# ARBEITSANWEISUNG:
Entnimm dem unten stehenden Textauszug zur europäischen Einigung wortgetreu alles von „Aber auch Deutschland, die“ bis hinunter zu „ist nicht attraktiv.“.

# TEXTAUSZUG:
▼
Aber auch Deutschland, die deutsche Ampelregierung, legt Hand an die europäische Einigung. Schon der verstorbene Bundeskanzler Helmut Kohl war skeptisch, ob seine Nach-Nachfolgerin Angela Merkel die intellektuelle Kraft hätte, die Staaten-Union voranzutreiben. Hatte sie nicht, wie sich gezeigt hat. Sie ließ das Werben von Präsident Macron in seiner Rede an der Sorbonne 2017 einfach unbeantwortet, sie war auch nicht in der Lage, die Außengrenzen der EU zu schützen und die massenhafte illegale Migration zu verhindern. Olaf Scholz scheint an Außenpolitik wenig interessiert, er und seine Außenministerin Baerbock haben auch nach 30 Monaten Regierungsarbeit der Ampel wenig Erfolge bei der Integration Europas vorzuweisen. Alleingänge und durch vermeintliche Moral betonte Besserwisserei bei gleichzeitigem Verlust der ökonomischen Kraft wirken halt wenig überzeugend. Arroganz ist nicht attraktiv.
▲
# DATENTEIL:
▼
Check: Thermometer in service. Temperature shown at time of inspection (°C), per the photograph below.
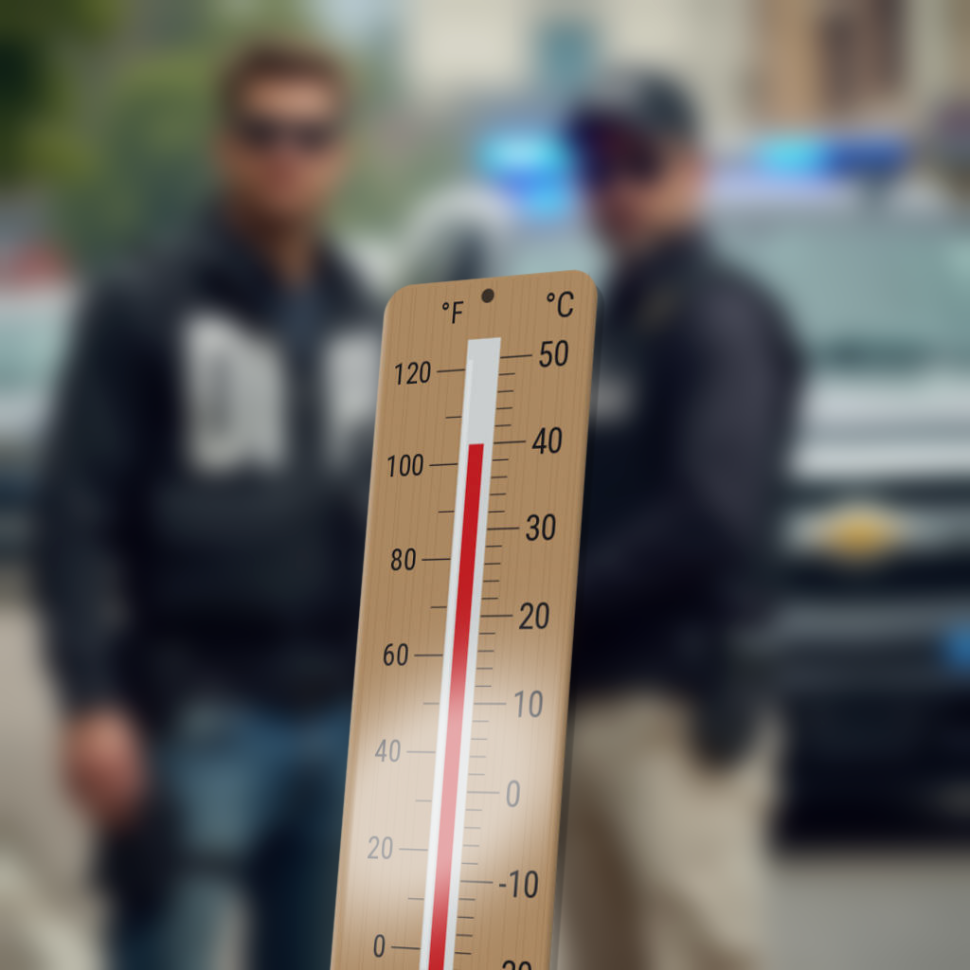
▲
# LÖSUNGSTEIL:
Aber auch Deutschland, die deutsche Ampelregierung, legt Hand an die europäische Einigung. Schon der verstorbene Bundeskanzler Helmut Kohl war skeptisch, ob seine Nach-Nachfolgerin Angela Merkel die intellektuelle Kraft hätte, die Staaten-Union voranzutreiben. Hatte sie nicht, wie sich gezeigt hat. Sie ließ das Werben von Präsident Macron in seiner Rede an der Sorbonne 2017 einfach unbeantwortet, sie war auch nicht in der Lage, die Außengrenzen der EU zu schützen und die massenhafte illegale Migration zu verhindern. Olaf Scholz scheint an Außenpolitik wenig interessiert, er und seine Außenministerin Baerbock haben auch nach 30 Monaten Regierungsarbeit der Ampel wenig Erfolge bei der Integration Europas vorzuweisen. Alleingänge und durch vermeintliche Moral betonte Besserwisserei bei gleichzeitigem Verlust der ökonomischen Kraft wirken halt wenig überzeugend. Arroganz ist nicht attraktiv.